Running Nprobe to collect the netflow traffic, on port 7002:
nprobe --zmq "tcp://127.0.0.1:5556" -i none -n none --collector-port 7002 &
After Nprobe is started, we should also start the ntopng server, to retrieve the traffic flows from nprobe and display it on a web interface. When starting ntopng, we should configure the local-network, in order for ntopng to distinguish local and remote hosts/traffic.
Running Ntopng
ntopng -e --local-networks "192.168.100.0/24" -i tcp://127.0.0.1:5556 -G=/run/ntopng.pid
You can then access the web interface on:
http://{IP-ADDESS}:3000
What can you monitor with Ntopng?
1. Current top-talkers dashboard:
You can monitor the top flows in real-time in the network with the help of a very clear visualization like on the image below. It’s a Sankey diagram that represents the client hosts on the left and the servers on the right connected with a bar proportional to the amount of traffic exchanged.
2. All hosts, can be sorted per total bytes or throughput
All hosts in the monitoring network, that have been seen by the monitoring interfaces are shown here and can be sorted descending (ascending) based on the criteria we need, can be based on throughput, traffic, activity…
3. Geomap – who is sending traffic
If you choose the Geo Map page form The Hosts tab, you can see a world map with the host arranged based on their geographical position.
4. Information for one particular host
You can find detailed information about any monitored host here, including host MAC Address (or the last router MAC address if the host is remote), IP Address (with network mask if detected), a toggle to activate/deactivate alerts for the host, a checkbox to enable packet dump for the specific host, symbolic hostname (or IP address), location (local or remote), date and time of first and last packet seen for the host, traffic breakdown, amount of traffic packets received/sent, number of flows as client/server host.
The heat map provides the Activity Map for each host. Each box represents one minute of traffic. By default, Activity Map shows the last six hours, but it is possible to set a different timeframe using the controls.
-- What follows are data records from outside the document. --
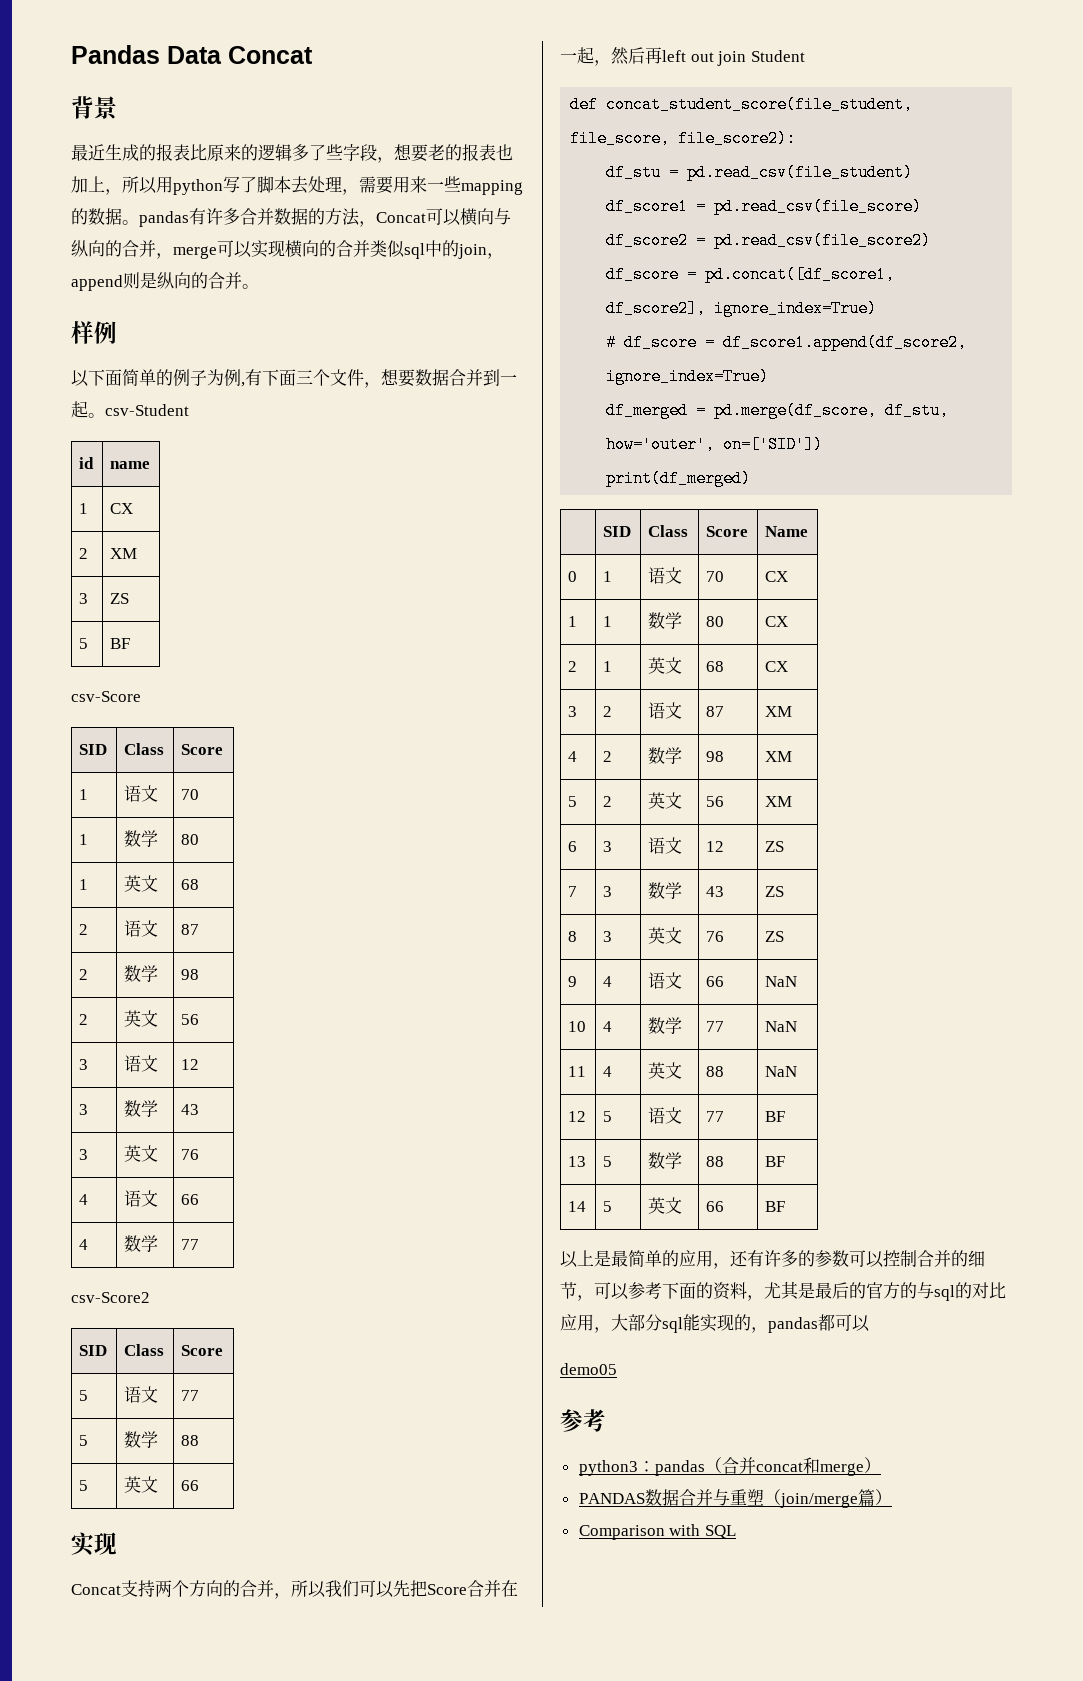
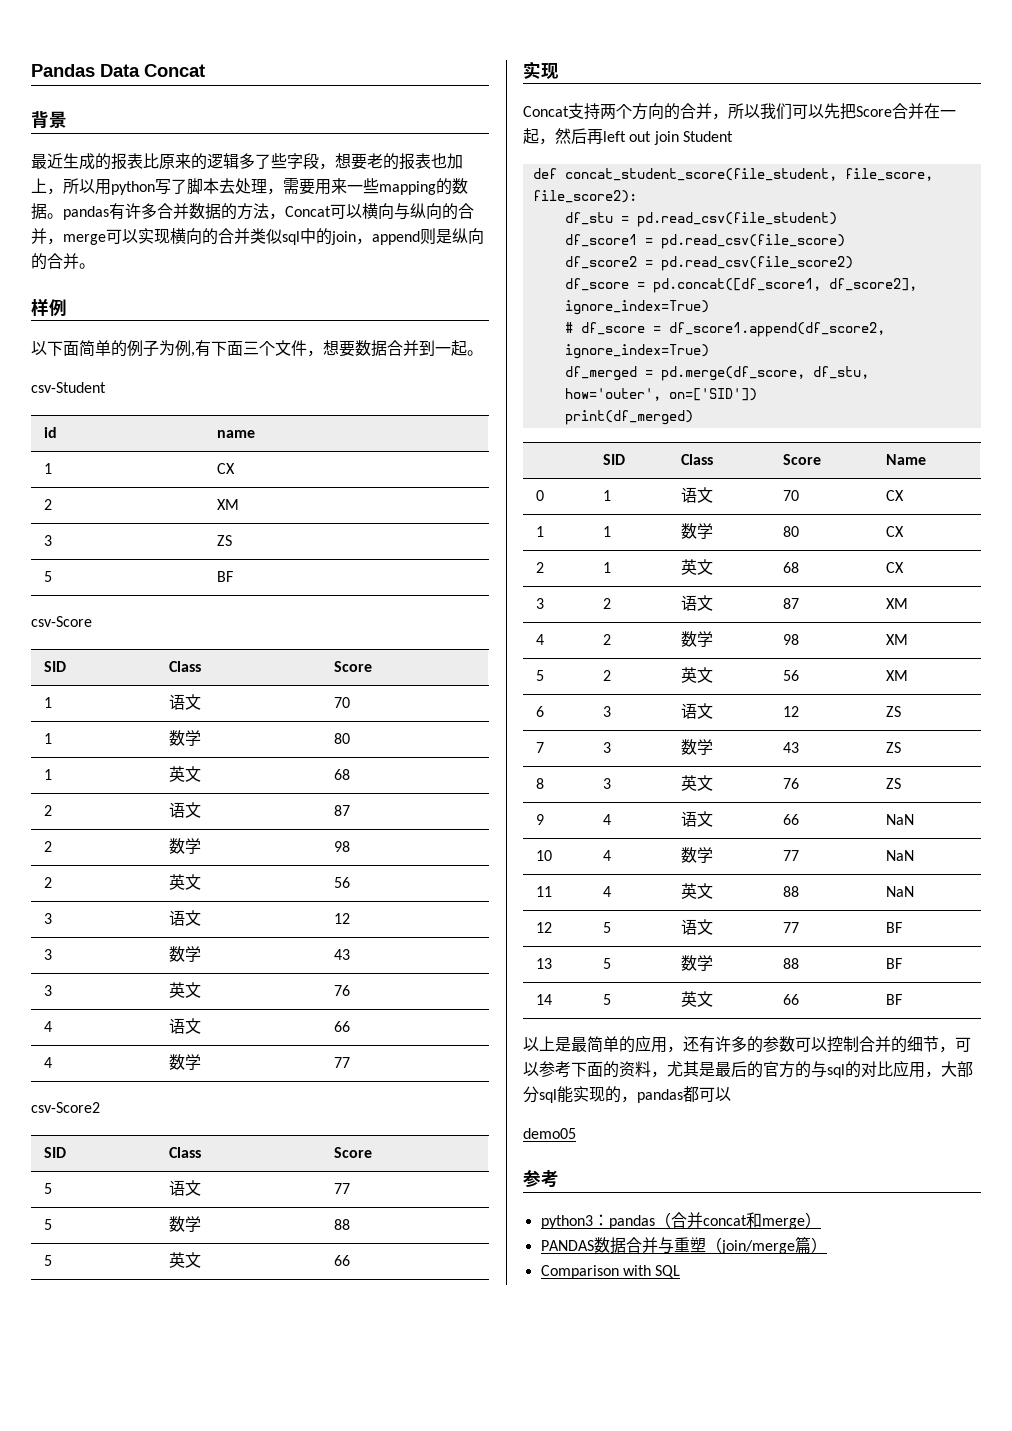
(105, 415) none -> (483, 353) //

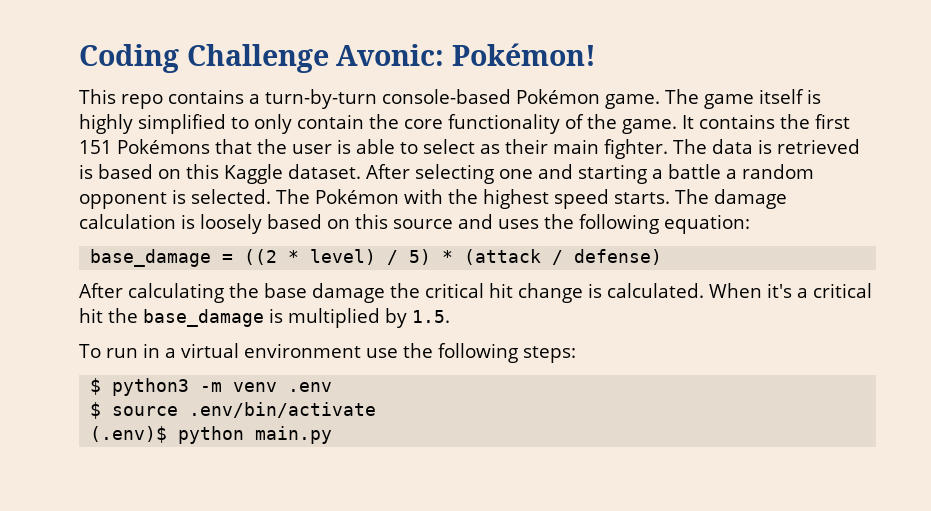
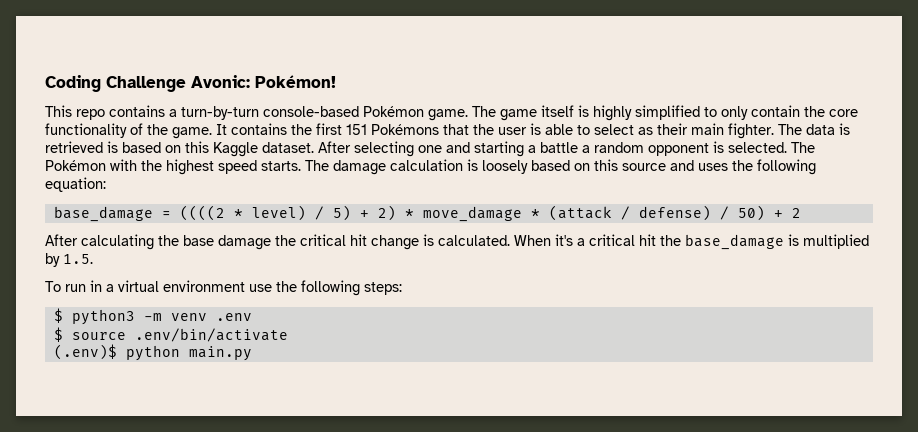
[244,249,278,265] ((2 -> [179,205,225,221] ((((2
(432, 257) none -> [359,205,522,222] + 2) * move_damage
(663, 257) none -> [719,205,801,221] / 50) + 2

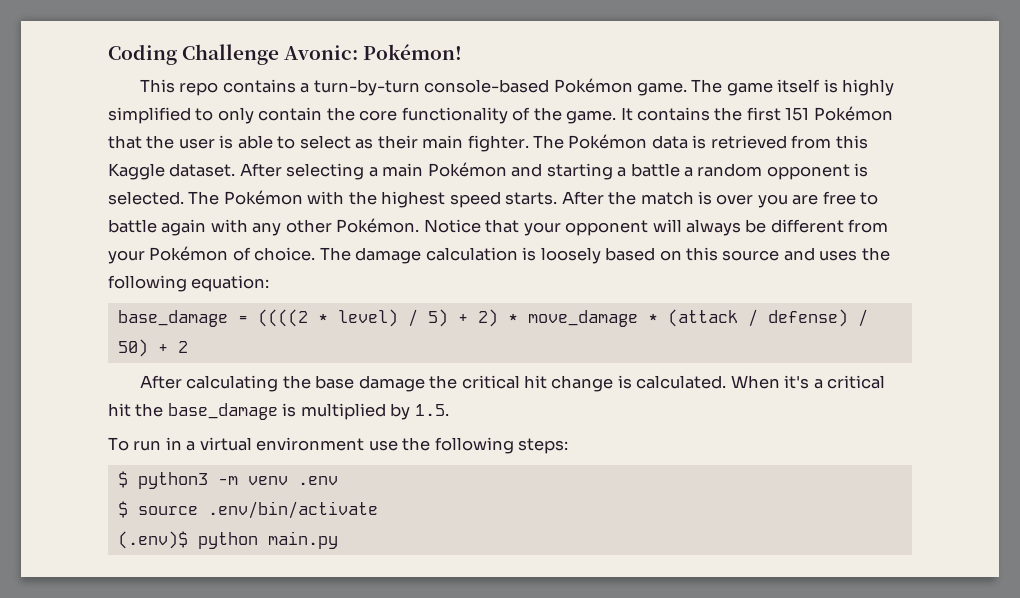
[371,124,439,135] Pokémons -> [813,106,893,121] Pokémon
(802, 129) none -> [568,134,648,149] Pokémon
[107,141,181,153] is based on -> [791,135,832,149] from
[418,145,442,153] one -> [368,162,507,177] a main Pokémon
(301, 166) none -> [561,191,879,208] [108,218,889,236] [108,246,316,264] After the match is over you are free to battle again with any other Pokémon. Notice that your opponent will always be different from your Pokémon of choice.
Also, you can monitor the traffic through a pie chart showing L-4 protocol breakdown that is show at the top of page and a table with detailed statistics shown below the chart.
5 . Who is this host talking to and which protocols are used
The Peers page shows the top contacted peers and top protocols used. Also, you can see a table with top application per peer below the graphical overview. Every information is clickable to allow the user to drill down and find insights.
And in the Protocols page you can see a pie chart and tabular format of the amount of traffic divided by application. An additional pie chart provides a statistics about protocol type.
Every data can be clicked and explored even in more detail both on the Peers and the Protocols page.
6. Overview of total activity
You can monitor total activity by protocol, through a pie chart and a specific table with nDPI-detected protocols for the selected interface.
In the two top pie charts ntopng shows the application distribution and its categorisation. Below the pie charts there is a list of protocols detected with the corresponding total traffic, both in absolute terms and as a percentage of the total traffic.
By selecting any Application Protocol, it is possible to display a statistics page with temporal charts for that protocol. Similarly, by clicking on the magnifying lens icon, it is possible to display all active flows for that protocol.
7. Local host activity over time
You can also monitor historical traffic statistics for the selected interface. The user can choose to filter statistics on a protocol basis and display data in several formats (e.g., bytes, packets, flows, and so on).
8. Who is talking to who
Top Hosts Traffic page presents traffic of top hosts in order to typology selected
9-local. Local hosts ordered by traffic
From the All Hosts, you can choose to monitor Local Hosts and their activities. Sorting also applies here and you can monitor their activity.